DataCentersX > Compute Ops > Workload Scheduling

DC Workload Scheduling

Workload scheduling is the decision layer that places jobs on compute resources. Given a workload (a training job, an inference request, a batch job, a container, a VM) and a pool of resources (clusters, nodes, GPUs, CPUs, memory, network), the scheduler decides what runs where and when. The discipline is operationally distinct from Orchestration Operations, which carries out the placement decisions and manages workload lifecycle. Schedulers decide; orchestrators execute. Kubernetes is both - its kube-scheduler is the scheduling decision-maker, the rest of Kubernetes is orchestration - but the conceptual split exists in every workload management system.

Scheduling decisions

Decision	What it determines	Why it matters
Resource selection	Which cluster, node, or accelerator runs the workload	Hardware match, locality, capacity availability
Timing	When the workload runs vs queues	Throughput, deadline adherence, latency expectations
Priority and preemption	Which workloads run when capacity is contended	Fair-share allocation, business priority, SLA delivery
Bin-packing	How efficiently workloads pack onto available resources	Capacity utilization; stranded capacity reduction
Affinity and anti-affinity	Co-location preferences (data locality) and separation requirements (HA, fault domain isolation)	Network performance, fault tolerance
Gang scheduling	All-or-nothing placement of multi-node jobs (AI training)	Multi-GPU jobs need all resources simultaneously; partial placement wastes capacity
Topology awareness	Placement aware of NVLink domains, NIC affinity, NUMA topology	AI training performance depends on tight topology coupling
Cost and carbon awareness	Placement aware of spot pricing, region carbon intensity, off-peak scheduling	Cost optimization; sustainability; carbon-aware scheduling

Scheduler categories

Category	Workload type	Typical schedulers
Container scheduler	Containerized services, microservices, stateless workloads	Kubernetes scheduler, OpenShift scheduler, Mesos, Nomad
HPC batch scheduler	Tightly-coupled scientific computing, simulation	Slurm, PBS Pro, LSF, Grid Engine, Torque
AI training scheduler	Multi-node GPU training jobs	NVIDIA Run:ai, Volcano, Kueue, Slurm with AI extensions, Determined AI
Workflow scheduler	Batch pipelines with dependencies; ETL; data engineering	Apache Airflow, Dagster, Prefect, Argo Workflows
Big data scheduler	Hadoop and Spark clusters	YARN, Spark scheduler, Mesos
VM scheduler	Virtualized infrastructure	VMware DRS, OpenStack Nova scheduler, Hyper-V failover clusters
Hyperscaler internal	Custom workload management at fleet scale	Google Borg/Omega/Kubernetes, Meta Twine, Microsoft and AWS internal platforms
Cloud scheduler	Multi-tenant cloud workload placement	AWS, Azure, GCP internal placement engines (proprietary)

AI training scheduling

AI training workloads have created scheduling challenges that traditional Kubernetes and HPC schedulers were not designed for. A frontier training job consuming 10,000+ GPUs needs gang scheduling (all GPUs allocated simultaneously or none), tight topology awareness (placement on adjacent NVLink domains and rail-aligned NICs), preemption sophistication (low-priority jobs that can be killed when training jobs need capacity), and checkpoint-aware reschedule (resume on different nodes after node failure without losing training progress). These requirements drove the emergence of AI-specific schedulers - NVIDIA Run:ai (originally an Israeli startup, acquired by NVIDIA in 2024), Volcano (Kubernetes-native batch scheduler with gang scheduling), Kueue (Kubernetes job queuing), and Determined AI (Hewlett Packard Enterprise) all address this niche. The Kubernetes default scheduler does not handle gang scheduling natively; production AI training clusters typically run one of the AI-specific schedulers as an extension or replacement.

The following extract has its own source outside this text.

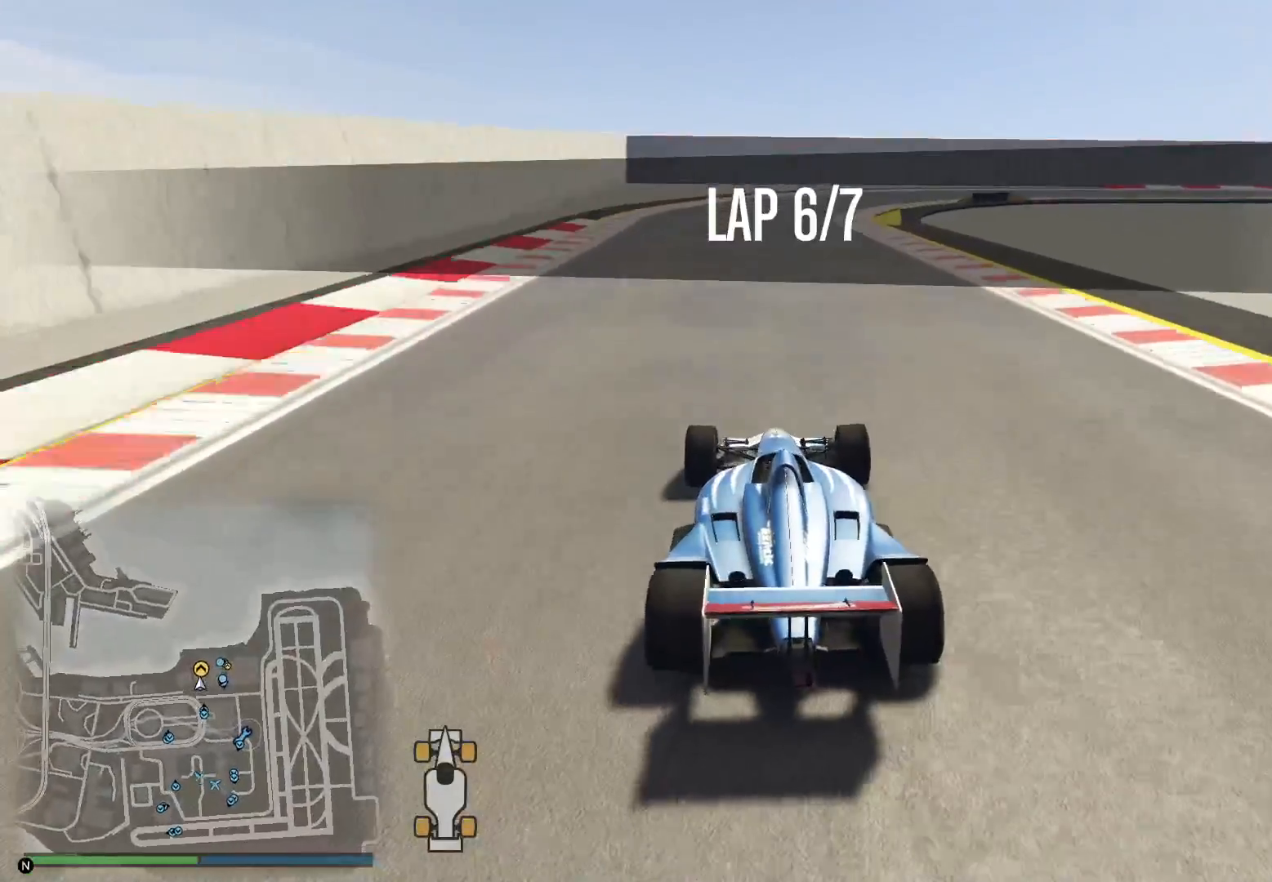
{"buttons": ["R2"], "left_stick": "right", "right_stick": "down-right", "events": [[267, "left_stick", "right"]]}
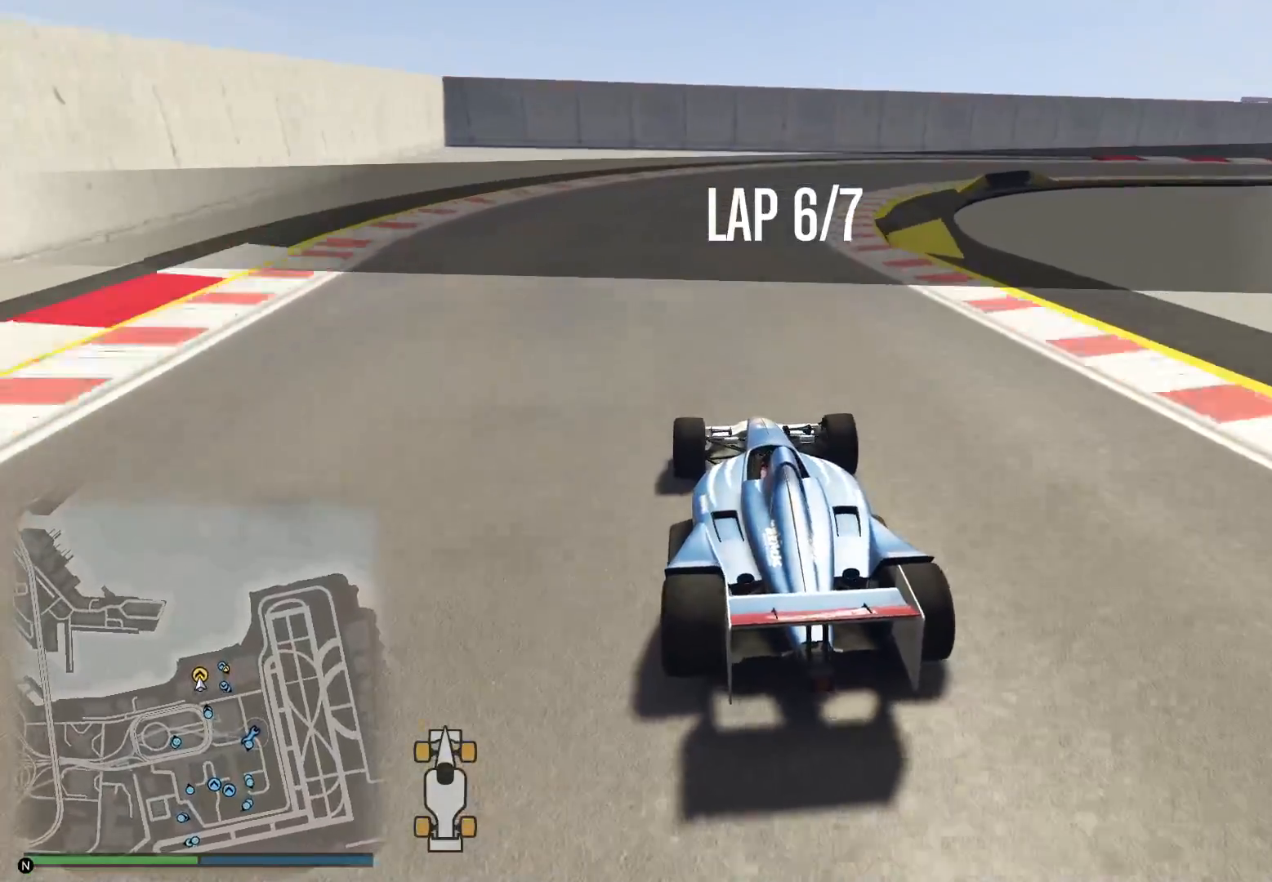
{"buttons": ["R2"], "left_stick": "right", "right_stick": "down-right", "events": []}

The shift from H100 to GB200 NVL72 has further complicated the picture. NVL72 racks are 72-GPU NVLink domains where memory is coherent across the full 72-GPU fabric; scheduling decisions need to keep tightly-coupled jobs within a single NVL72 domain when possible and across coupled domains when necessary. Rubin reference designs extend this further. Schedulers that were adequate for H100-scale topology are insufficient for NVL72 and Rubin deployments without explicit topology-awareness extensions.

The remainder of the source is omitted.